The front pages across the world tell an old and familiar story. Hatred of the Jews is back. The sons and daughters of Abraham enjoyed a brief respite from an ancient hatred, but it was only an intermission. The old story never ends.
Assimilation with everyone else was once the Jewish dream, but Hitler turned the dream into a nightmare. Only a homeland of their own would put an end to Jew-hatred, but old hates do not go gentle into that good night. Or a bad one, either.
The Jews who lost both synagogue and state more than 2,000 years ago kept their religion even as many of them became more secular, but nevertheless continue to draw hostile attention nearly everywhere. Human beings, as scholars of the human condition observe, seem to require scapegoats when things go wrong, and Jews seem always to be the bleaters. For reasons political, economic, psychological, sociological or simply what’s fashionably called the “other,” Jews have drawn slings and arrows, and now rockets.
But if enemies seem never to change, friends do. Christians, whose forbears once scorned Jews as “Christ-killers,” have become Israel’s staunchest friends when Israel needs all the friends it can find. The world, as Madeleine K. Albright, the former secretary of state, observes, has truly become “a mess.” Jews once accused of being rootless cosmopolitans are today called reactionary nationalists for defending their country against thousands of rockets roaring into their cities, chasing the wary into the uncertain security of underground shelters.
Israel, like every other of the nations of the world, is not perfect. Criticism of Israel is not necessarily anti-Semitic, but even before the current war erupted between Israel and the Palestinians, the Jewish nation has been more often rebuked, criticized and condemned by the United Nations and other international organizations than all other nations together. In the streets of Europe in the 1930s, as Walter Lacquer observed in his trenchant analysis of “The Changing Face of Anti-Semitism,” slogans sprayed on the walls of the cities exhorted Jews “to move on to Jerusalem.” Six decades later, they’re told they must move out of Jerusalem.

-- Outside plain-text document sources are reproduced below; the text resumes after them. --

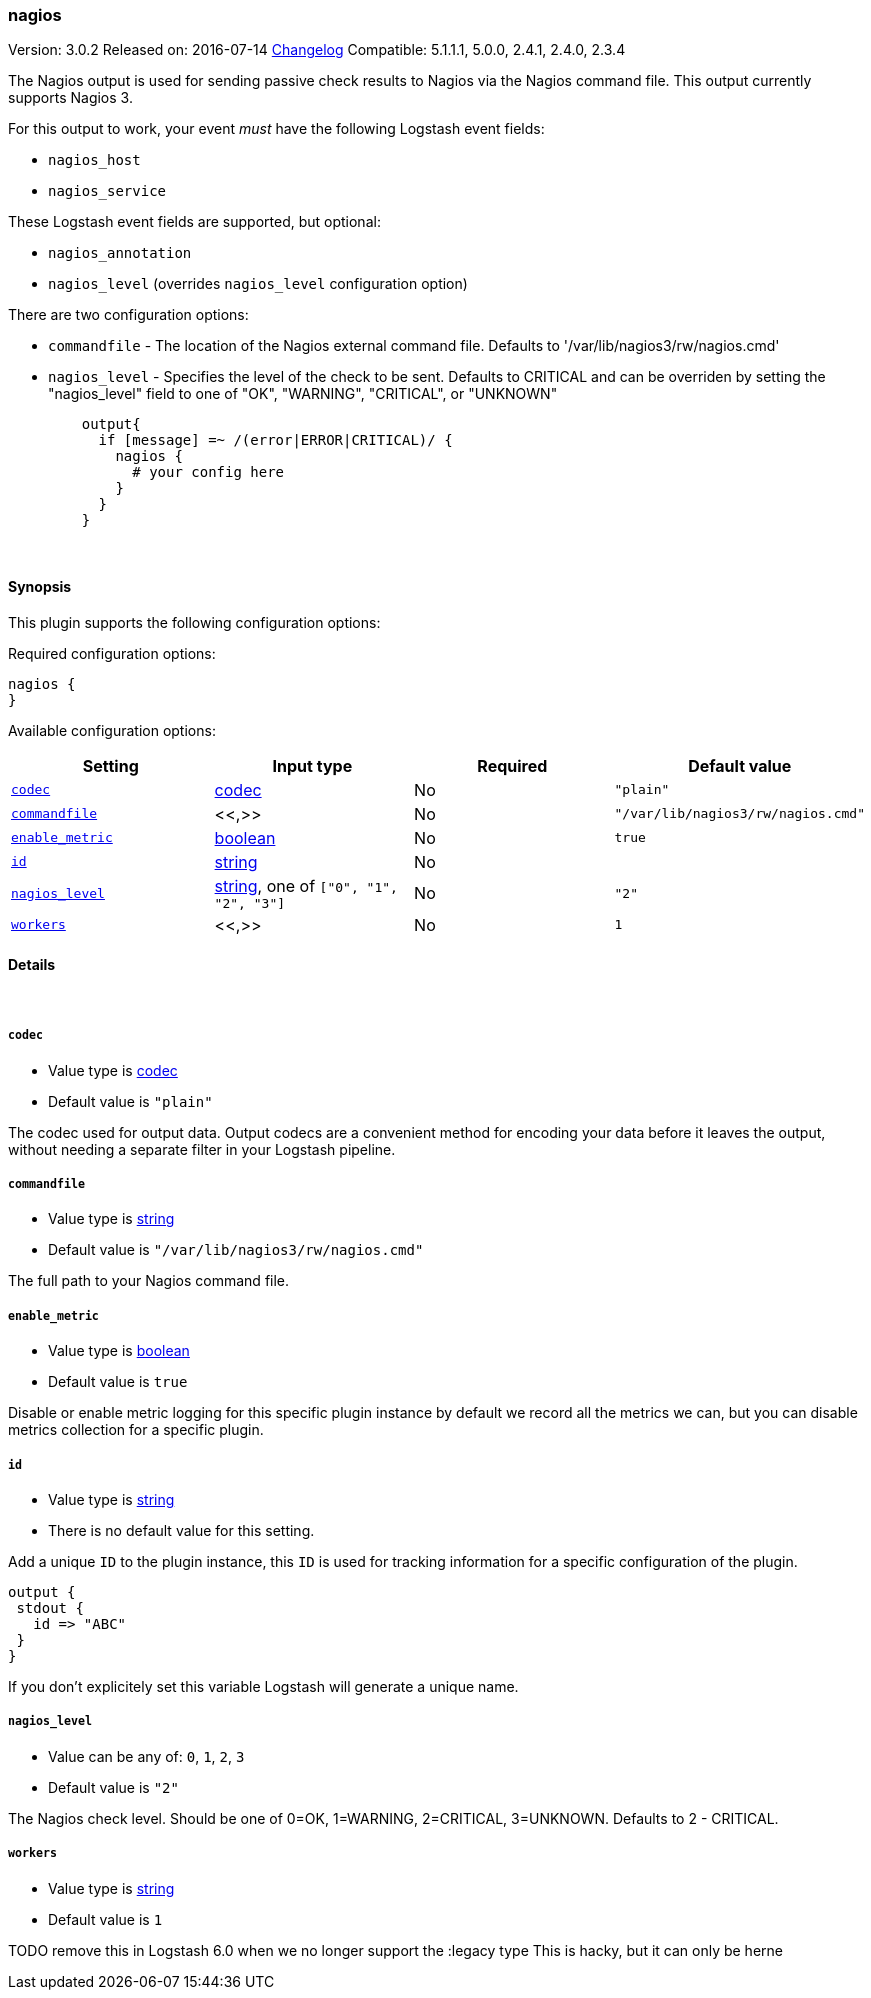[[plugins-outputs-nagios]]
=== nagios

Version: 3.0.2
Released on: 2016-07-14
https://github.com/logstash-plugins/logstash-output-nagios/blob/master/CHANGELOG.md#302[Changelog]
Compatible: 5.1.1.1, 5.0.0, 2.4.1, 2.4.0, 2.3.4



The Nagios output is used for sending passive check results to Nagios via the
Nagios command file. This output currently supports Nagios 3.

For this output to work, your event _must_ have the following Logstash event fields:

 * `nagios_host`
 * `nagios_service`

These Logstash event fields are supported, but optional:

 * `nagios_annotation`
 * `nagios_level` (overrides `nagios_level` configuration option)

There are two configuration options:

 * `commandfile` - The location of the Nagios external command file. Defaults
   to '/var/lib/nagios3/rw/nagios.cmd'
 * `nagios_level` - Specifies the level of the check to be sent. Defaults to
   CRITICAL and can be overriden by setting the "nagios_level" field to one
   of "OK", "WARNING", "CRITICAL", or "UNKNOWN"
[source,ruby]
    output{
      if [message] =~ /(error|ERROR|CRITICAL)/ {
        nagios {
          # your config here
        }
      }
    }


&nbsp;

==== Synopsis

This plugin supports the following configuration options:

Required configuration options:

[source,json]
--------------------------
nagios {
}
--------------------------



Available configuration options:

[cols="<,<,<,<m",options="header",]
|=======================================================================
|Setting |Input type|Required|Default value
| <<plugins-outputs-nagios-codec>> |<<codec,codec>>|No|`"plain"`
| <<plugins-outputs-nagios-commandfile>> |<<,>>|No|`"/var/lib/nagios3/rw/nagios.cmd"`
| <<plugins-outputs-nagios-enable_metric>> |<<boolean,boolean>>|No|`true`
| <<plugins-outputs-nagios-id>> |<<string,string>>|No|
| <<plugins-outputs-nagios-nagios_level>> |<<string,string>>, one of `["0", "1", "2", "3"]`|No|`"2"`
| <<plugins-outputs-nagios-workers>> |<<,>>|No|`1`
|=======================================================================


==== Details

&nbsp;

[[plugins-outputs-nagios-codec]]
===== `codec` 

  * Value type is <<codec,codec>>
  * Default value is `"plain"`

The codec used for output data. Output codecs are a convenient method for encoding your data before it leaves the output, without needing a separate filter in your Logstash pipeline.

[[plugins-outputs-nagios-commandfile]]
===== `commandfile` 

  * Value type is <<string,string>>
  * Default value is `"/var/lib/nagios3/rw/nagios.cmd"`

The full path to your Nagios command file.

[[plugins-outputs-nagios-enable_metric]]
===== `enable_metric` 

  * Value type is <<boolean,boolean>>
  * Default value is `true`

Disable or enable metric logging for this specific plugin instance
by default we record all the metrics we can, but you can disable metrics collection
for a specific plugin.

[[plugins-outputs-nagios-id]]
===== `id` 

  * Value type is <<string,string>>
  * There is no default value for this setting.

Add a unique `ID` to the plugin instance, this `ID` is used for tracking
information for a specific configuration of the plugin.

```
output {
 stdout {
   id => "ABC"
 }
}
```

If you don't explicitely set this variable Logstash will generate a unique name.

[[plugins-outputs-nagios-nagios_level]]
===== `nagios_level` 

  * Value can be any of: `0`, `1`, `2`, `3`
  * Default value is `"2"`

The Nagios check level. Should be one of 0=OK, 1=WARNING, 2=CRITICAL,
3=UNKNOWN. Defaults to 2 - CRITICAL.

[[plugins-outputs-nagios-workers]]
===== `workers` 

  * Value type is <<string,string>>
  * Default value is `1`

TODO remove this in Logstash 6.0
when we no longer support the :legacy type
This is hacky, but it can only be herne


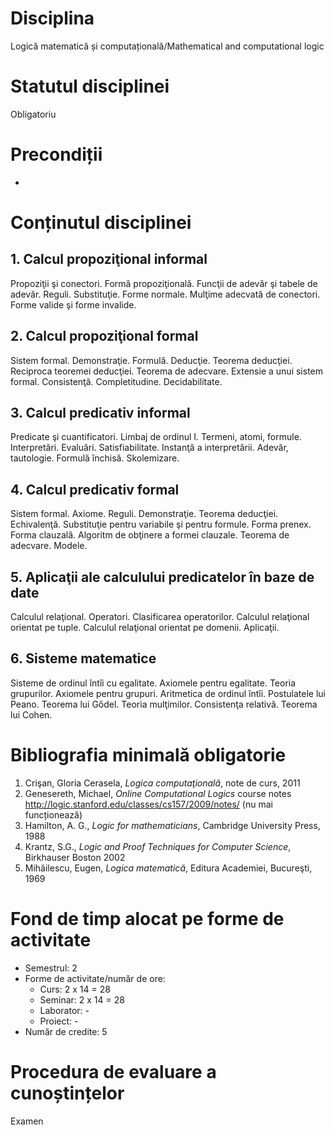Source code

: * Disciplina
Logică matematică și computațională/Mathematical and computational logic

* Statutul disciplinei
Obligatoriu

* Precondiții
-

* Conținutul disciplinei
** 1. Calcul propoziţional informal
Propoziţii şi conectori. Formă propoziţională. Funcţii de adevăr şi
tabele de adevăr. Reguli. Substituţie. Forme normale. Mulţime adecvată
de conectori. Forme valide şi forme invalide.
** 2. Calcul propoziţional formal
Sistem formal. Demonstraţie. Formulă. Deducţie. Teorema
deducţiei. Reciproca teoremei deducţiei. Teorema de adecvare. Extensie
a unui sistem formal. Consistenţă. Completitudine. Decidabilitate.
** 3. Calcul predicativ informal
Predicate şi cuantificatori. Limbaj de ordinul I. Termeni, atomi,
formule. Interpretări. Evaluări. Satisfiabilitate. Instanţă a
interpretării. Adevăr, tautologie. Formulă închisă. Skolemizare.
** 4. Calcul predicativ formal
Sistem formal. Axiome. Reguli. Demonstraţie. Teorema deducţiei.
Echivalenţă. Substituţie pentru variabile şi pentru formule. Forma
prenex. Forma clauzală. Algoritm de obţinere a formei
clauzale. Teorema de adecvare. Modele.
** 5. Aplicaţii ale calculului predicatelor în baze de date
Calculul relaţional. Operatori. Clasificarea operatorilor. Calculul
relaţional orientat pe tuple. Calculul relaţional orientat pe
domenii. Aplicaţii.
** 6. Sisteme matematice
Sisteme de ordinul întîi cu egalitate. Axiomele pentru egalitate.
Teoria grupurilor. Axiomele pentru grupuri. Aritmetica de ordinul
întîi. Postulatele lui Peano. Teorema lui Gődel. Teoria
mulţimilor. Consistenţa relativă. Teorema lui Cohen.
* Bibliografia minimală obligatorie
1. Crişan, Gloria Cerasela, /Logica computaţională/, note de curs, 2011
2. Genesereth, Michael, /Online Computational Logics/ course notes
   http://logic.stanford.edu/classes/cs157/2009/notes/ (nu mai funcționează)
3. Hamilton, A. G., /Logic for mathematicians/, Cambridge University Press, 1988
4. Krantz, S.G., /Logic and Proof Techniques for Computer Science/, Birkhauser Boston 2002
5. Mihăilescu, Eugen, /Logica matematică/, Editura Academiei, Bucureşti, 1969
* Fond de timp alocat pe forme de activitate
- Semestrul: 2
- Forme de activitate/număr de ore:
  - Curs: 2 x 14 = 28
  - Seminar: 2 x 14 = 28
  - Laborator: -
  - Proiect: -
- Număr de credite: 5

* Procedura de evaluare a cunoștințelor
Examen
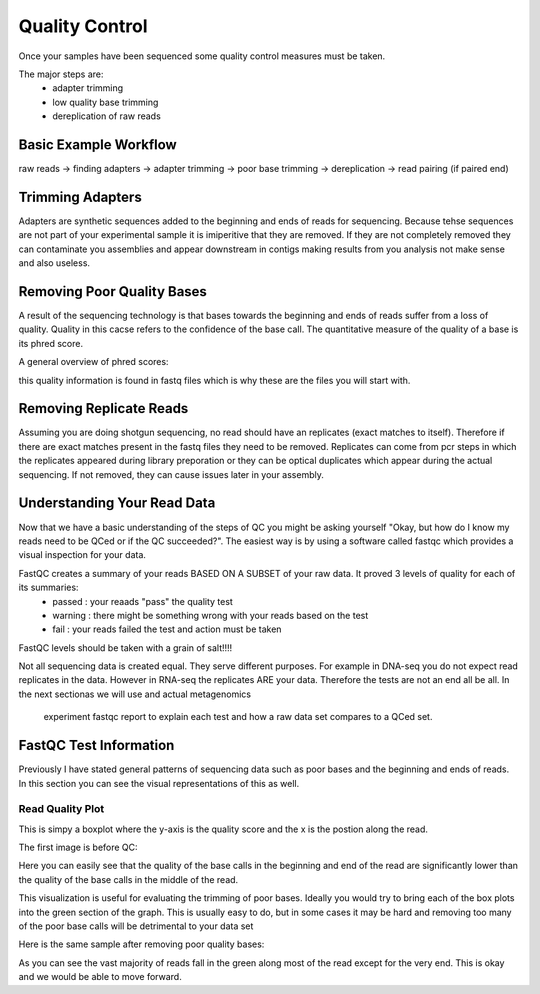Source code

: Quality Control
===============
Once your samples have been sequenced some quality control measures must be taken.

The major steps are:
    - adapter trimming
    - low quality base trimming
    - dereplication of raw reads

Basic Example Workflow
----------------------
raw reads -> finding adapters -> adapter trimming -> poor base trimming -> dereplication -> read pairing (if paired end)

Trimming Adapters
-----------------
Adapters are synthetic sequences added to the beginning and ends of reads for sequencing. Because tehse sequences are not part of your experimental 
sample it is imiperitive that they are removed. If they are not completely removed they can contaminate you assemblies and appear downstream in contigs 
making results from you analysis not make sense and also useless.

Removing Poor Quality Bases
------------------------------
A result of the sequencing technology is that bases towards the beginning and ends of reads suffer from a loss of quality. Quality in this cacse refers 
to the confidence of the base call. The quantitative measure of the quality of a base is its phred score. 

A general overview of phred scores:

.. image:: ./images/Screenshot_4.png

this quality information is found in fastq files which is why these are the files you will start with.


Removing Replicate Reads
-------------------------
Assuming you are doing shotgun sequencing, no read should have an replicates (exact matches to itself). Therefore if there are exact matches present 
in the fastq files they need to be removed. Replicates can come from pcr steps in which the replicates appeared during library preporation or they
can be optical duplicates which appear during the actual sequencing. If not removed, they can cause issues later in your assembly. 

.. image:: ./images/Screenshot_6.png

Understanding Your Read Data
------------------------------
Now that we have a basic understanding of the steps of QC you might be asking yourself "Okay, but how do I know my reads need to be QCed or 
if the QC succeeded?". The easiest way is by using a software called fastqc which provides a visual inspection for your data. 

FastQC creates a summary of your reads BASED ON A SUBSET of your raw data. It proved 3 levels of quality for each of its summaries:
    - passed : your reaads "pass" the quality test
    - warning : there might be something wrong with your reads based on the test
    - fail : your reads failed the test and action must be taken

FastQC levels should be taken with a grain of salt!!!!

Not all sequencing data is created equal. They serve different purposes. For example in DNA-seq you do not expect read replicates in the data. 
However in RNA-seq the replicates ARE your data. Therefore the tests are not an end all be all. In the next sectionas we will use and actual metagenomics
 experiment fastqc report to explain each test and how a raw data set compares to a QCed set.

FastQC Test Information
-----------------------------
Previously I have stated general patterns of sequencing data such as poor bases and the beginning and ends of reads. In this section you can see the
visual representations of this as well.

Read Quality Plot
^^^^^^^^^^^^^^^^^

This is simpy a boxplot where the y-axis is the quality score and the x is the postion along the read.

The first image is before QC:

.. image:: ./images/Screenshot_2.png

Here you can easily see that the quality of the base calls in the beginning and end of the read are significantly lower than the quality of the base calls in 
the middle of the read.

This visualization is useful for evaluating the trimming of poor bases. Ideally you would try to bring each of the box plots into the green section of the graph. 
This is usually easy to do, but in some cases it may be hard and removing too many of the poor base calls will be detrimental to your data set

Here is the same sample after removing poor quality bases:

.. image:: ./images/Screenshot_5.png

As you can see the vast majority of reads fall in the green along most of the read except for the very end. This is okay and we would be able to move forward.
 
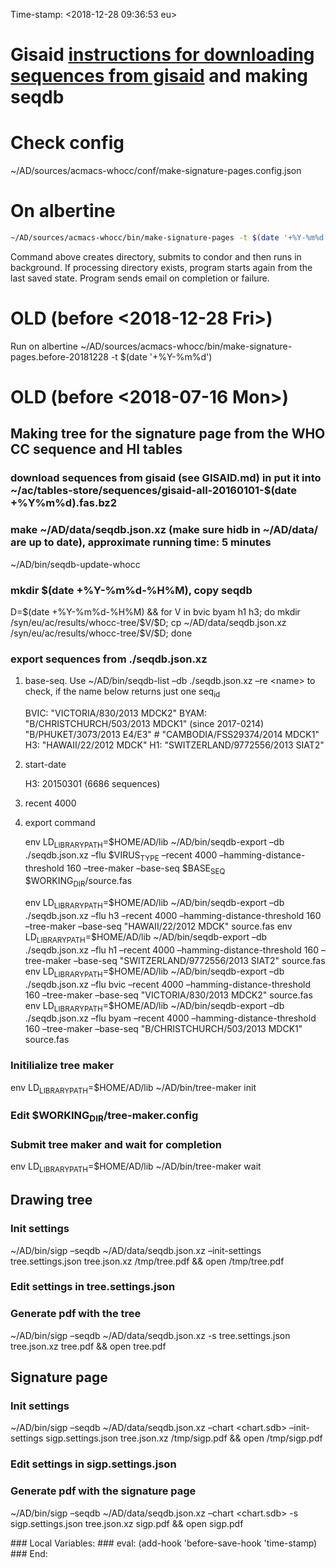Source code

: Time-stamp: <2018-12-28 09:36:53 eu>
* Gisaid [[file:~/AD/sources/acmacs-whocc/doc/gisaid.org][instructions for downloading sequences from gisaid]] and making seqdb
* Check config
~/AD/sources/acmacs-whocc/conf/make-signature-pages.config.json
* On albertine
#+BEGIN_SRC sh
~/AD/sources/acmacs-whocc/bin/make-signature-pages -t $(date '+%Y-%m%d') -f <h1 h3 bv by> -s <week day>
#+END_SRC
Command above creates directory, submits to condor and then runs in background.
If processing directory exists, program starts again from the last saved state.
Program sends email on completion or failure.
* OLD (before <2018-12-28 Fri>)
Run on albertine ~/AD/sources/acmacs-whocc/bin/make-signature-pages.before-20181228 -t $(date '+%Y-%m%d')
* OLD (before <2018-07-16 Mon>)
** Making tree for the signature page from the WHO CC sequence and HI tables
*** download sequences from gisaid (see GISAID.md) in put it into ~/ac/tables-store/sequences/gisaid-all-20160101-$(date +%Y%m%d).fas.bz2
*** make ~/AD/data/seqdb.json.xz (make sure hidb in ~/AD/data/ are up to date), approximate running time: 5 minutes
         ~/AD/bin/seqdb-update-whocc
*** mkdir $(date +%Y-%m%d-%H%M), copy seqdb
         D=$(date +%Y-%m%d-%H%M) && for V in bvic byam h1 h3; do mkdir /syn/eu/ac/results/whocc-tree/$V/$D; cp ~/AD/data/seqdb.json.xz /syn/eu/ac/results/whocc-tree/$V/$D; done
*** export sequences from ./seqdb.json.xz
**** base-seq. Use ~/AD/bin/seqdb-list --db ./seqdb.json.xz --re <name> to check, if the name below returns just one seq_id

         BVIC: "VICTORIA/830/2013 MDCK2"
         BYAM: "B/CHRISTCHURCH/503/2013 MDCK1" (since 2017-0214) "B/PHUKET/3073/2013 E4/E3" # "CAMBODIA/FSS29374/2014 MDCK1"
         H3:   "HAWAII/22/2012 MDCK"
         H1:   "SWITZERLAND/9772556/2013 SIAT2"
**** start-date
         H3: 20150301 (6686 sequences)
**** recent 4000
**** export command
         env LD_LIBRARY_PATH=$HOME/AD/lib ~/AD/bin/seqdb-export --db ./seqdb.json.xz --flu $VIRUS_TYPE --recent 4000 --hamming-distance-threshold 160 --tree-maker --base-seq $BASE_SEQ $WORKING_DIR/source.fas

         env LD_LIBRARY_PATH=$HOME/AD/lib ~/AD/bin/seqdb-export --db ./seqdb.json.xz --flu h3 --recent 4000 --hamming-distance-threshold 160 --tree-maker --base-seq "HAWAII/22/2012 MDCK" source.fas
         env LD_LIBRARY_PATH=$HOME/AD/lib ~/AD/bin/seqdb-export --db ./seqdb.json.xz --flu h1 --recent 4000 --hamming-distance-threshold 160 --tree-maker --base-seq "SWITZERLAND/9772556/2013 SIAT2" source.fas
         env LD_LIBRARY_PATH=$HOME/AD/lib ~/AD/bin/seqdb-export --db ./seqdb.json.xz --flu bvic --recent 4000 --hamming-distance-threshold 160 --tree-maker --base-seq "VICTORIA/830/2013 MDCK2" source.fas
         env LD_LIBRARY_PATH=$HOME/AD/lib ~/AD/bin/seqdb-export --db ./seqdb.json.xz --flu byam --recent 4000 --hamming-distance-threshold 160 --tree-maker --base-seq "B/CHRISTCHURCH/503/2013 MDCK1" source.fas
*** Initilialize tree maker
         env LD_LIBRARY_PATH=$HOME/AD/lib ~/AD/bin/tree-maker init
*** Edit $WORKING_DIR/tree-maker.config
*** Submit tree maker and wait for completion
         env LD_LIBRARY_PATH=$HOME/AD/lib ~/AD/bin/tree-maker wait
** Drawing tree
*** Init settings
         ~/AD/bin/sigp --seqdb ~/AD/data/seqdb.json.xz --init-settings tree.settings.json tree.json.xz /tmp/tree.pdf && open /tmp/tree.pdf
*** Edit settings in tree.settings.json
*** Generate pdf with the tree
         ~/AD/bin/sigp --seqdb ~/AD/data/seqdb.json.xz -s tree.settings.json tree.json.xz tree.pdf && open tree.pdf
** Signature page
*** Init settings
         ~/AD/bin/sigp --seqdb ~/AD/data/seqdb.json.xz --chart <chart.sdb> --init-settings sigp.settings.json tree.json.xz /tmp/sigp.pdf && open /tmp/sigp.pdf
*** Edit settings in sigp.settings.json
*** Generate pdf with the signature page
         ~/AD/bin/sigp --seqdb ~/AD/data/seqdb.json.xz --chart <chart.sdb> -s sigp.settings.json tree.json.xz sigp.pdf && open sigp.pdf

 # ======================================================================
 ### Local Variables:
 ### eval: (add-hook 'before-save-hook 'time-stamp)
 ### End:

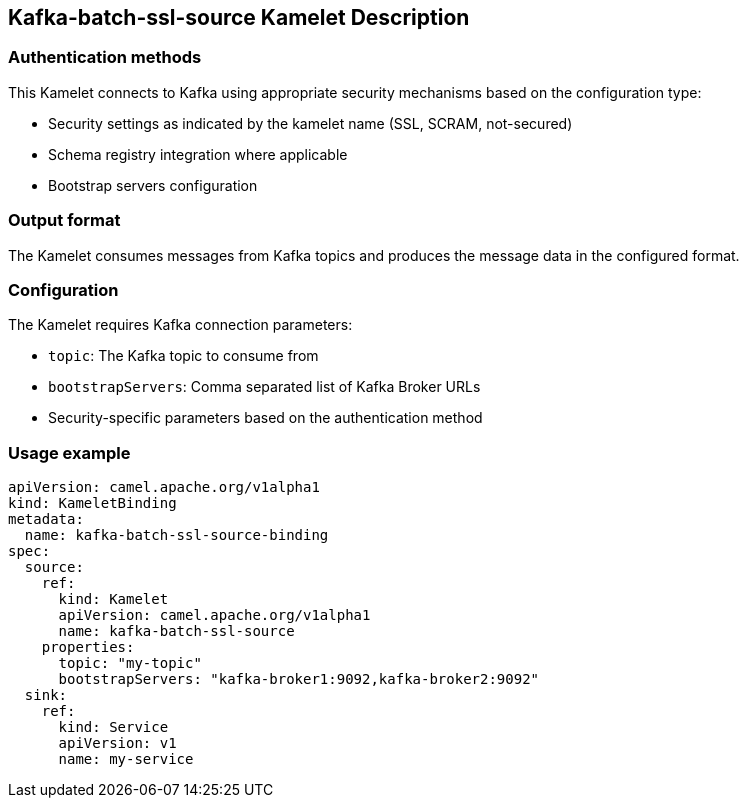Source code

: == Kafka-batch-ssl-source Kamelet Description

=== Authentication methods

This Kamelet connects to Kafka using appropriate security mechanisms based on the configuration type:

- Security settings as indicated by the kamelet name (SSL, SCRAM, not-secured)
- Schema registry integration where applicable
- Bootstrap servers configuration

=== Output format

The Kamelet consumes messages from Kafka topics and produces the message data in the configured format.

=== Configuration

The Kamelet requires Kafka connection parameters:

- `topic`: The Kafka topic to consume from
- `bootstrapServers`: Comma separated list of Kafka Broker URLs
- Security-specific parameters based on the authentication method

=== Usage example

```yaml
apiVersion: camel.apache.org/v1alpha1
kind: KameletBinding
metadata:
  name: kafka-batch-ssl-source-binding
spec:
  source:
    ref:
      kind: Kamelet
      apiVersion: camel.apache.org/v1alpha1
      name: kafka-batch-ssl-source
    properties:
      topic: "my-topic"
      bootstrapServers: "kafka-broker1:9092,kafka-broker2:9092"
  sink:
    ref:
      kind: Service
      apiVersion: v1
      name: my-service
```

The Turkish prime minister, Recep Tayyip Erdogan, last week declared that Israel’s defensive offensive against Hamas in Gaza “surpassed what Hitler did.” Israel, for defending itself against an implacable foe, for returning in kind the shot and shell fired from batteries embedded in schools and hospitals, is denounced as a “terror state.” Israel is even blamed for the terror the Palestinians inflict on themselves. Hundreds of the rockets that land in Gaza are misfires from Hamas.
Israel, like America after Pearl Harbor, refuses to play the victim. It promises that in its current campaign it must have time to eliminate the tunnels and rockets that threaten its very existence. When it “defangs” and “deprives” Hamas of its heavy weapons, it will make the world a safer place for everyone, and “everyone” includes the United States and its allies.
“Though bitter, the fighting between Israel and Hamas raging in Gaza’s alleyways is merely part of the far vaster struggle between rational nations and the al Qaeda and Islamic State-like forces seeking their destruction,” says Michael Oren, the former Israeli ambassador to the United States, writing in The Washington Post.
The protests, often violent, on the streets of the swelling Muslim neighborhoods of Europe, reprise the ugliness of an era we once thought the world had put behind it. Thousands of Palestinians and their allies march in France shouting, “Hitler was right,” and “Death to the Jews.” As alarm becomes fear, the Paris government issues bans against protests in large Muslim communities. Jews are leaving France once more, this time to Israel. Tens of thousands rallied against Israel in London, denouncing Israel a terrorist state, as though oblivious to the terror Hamas inflicts on its own.
The German interior minister warns of an increasing threat to Jewish “organizations and interests” as German Muslims join rallies resounding to chants of slogans threatening violence to the Jews in their midst. One man in a Jewish kippa was attacked on Unter den Linden, the famous boulevard in Berlin.
The current wave of anti-Semitism is linked to the conflict in Gaza, but the mindless hatred of the Jews and all things Jewish bubbles and squeaks in the crevices and dark places of society, like a volcano lying in wait to bury another generation of Jews. This time, the Jews in Israel vow to fight back until the rockets are silenced and the tunnels are destroyed, eliminating what Israeli Prime Minister Benjamin Netanyahu calls the campaign of “destroying our citizens and killing our children.” Israel answers with the familiar vow of “Never Again.” Who among the decent and the civilized can fault free men for that?
Suzanne Fields is a columnist for The Washington Times and is nationally syndicated.